Here's one way to do it. First, define the program using the signature above:

advisor = dspy.ChainOfThought(AdviceSignature)

Second, evaluate the baseline. Do not proceed if anything seems wrong or the score is unexpectedly low here.

def correct_category(example, pred, trace=None):
      # TODO: check that example.category == pred.category
      pass

evaluate = dspy.Evaluate(devset=devset, metric=correct_category, num_threads=16, display_progress=True, display_table=5)
evaluate(advisor)

Next, optimize it:

tp = dspy.MIPROv2(metric=correct_category, auto="medium", num_threads=16)
optimized_advisor = tp.compile(advisor, trainset=trainset, requires_permission_to_run=False)

Then, evaluate it. Make sure your trainset has somewhere in the vicinity of 100--500 examples. Same for the devset.

okhat commented 5 days ago

Follow-up Question: What do you mean by "guaranteeing order doesn't matter"? Order of what?

Do you need the output of category: Literal[....] to actually be categories: list[Literal[...]] ?

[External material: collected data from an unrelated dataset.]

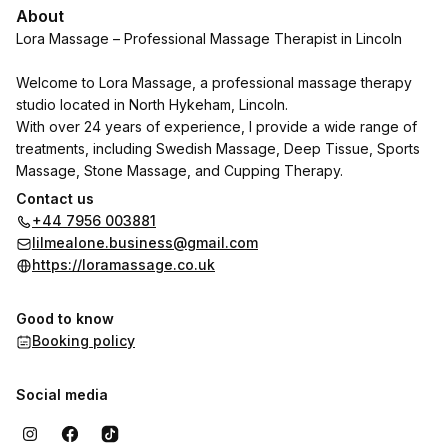
About
Lora Massage – Professional Massage Therapist in Lincoln
Welcome to Lora Massage, a professional massage therapy
studio located in North Hykeham, Lincoln.
With over 24 years of experience, I provide a wide range of
treatments, including Swedish Massage, Deep Tissue, Sports
Massage, Stone Massage, and Cupping Therapy.
Contact us
Each session is personalized to your needs – whether you
+44 7956 003881
want to relieve muscle tension, recover from injuries, reduce
lilmealone.business@gmail.com
stress, or improve flexibility and wellbeing.
https://loramassage.co.uk
Enjoy a calm, relaxing environment and professional care from
a qualified therapist with extensive experience in rehabilitation
Good to know
and holistic health.
Booking policy
If you are looking for best massage experience in Lincoln or
North Hykeham - book your appointment today and start
Social media
feeling better in your body.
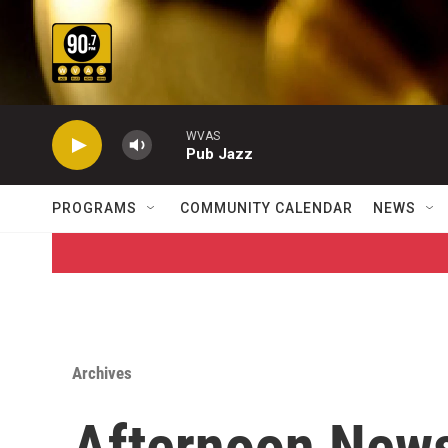
Skip to main content
WVAS
Pub Jazz
PROGRAMS
COMMUNITY CALENDAR
NEWS
Archives
Afternoon News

paulacanva commented 5 days ago

Yes, that's correct -> categories: list [Literal [...]]. This is what I have now. However, the prompt remains the same with a 2-line addition in the extended_signature. I'm checking with my manager if there's a way to collaborate with DSPy and share more, as I believe leveraging this framework could help the whole company. I'll get back to you, if that's okay, once I have something more concrete.

okhat commented 5 days ago

Thanks @paulacanva ! Either way, keep us posted. Happy to help here.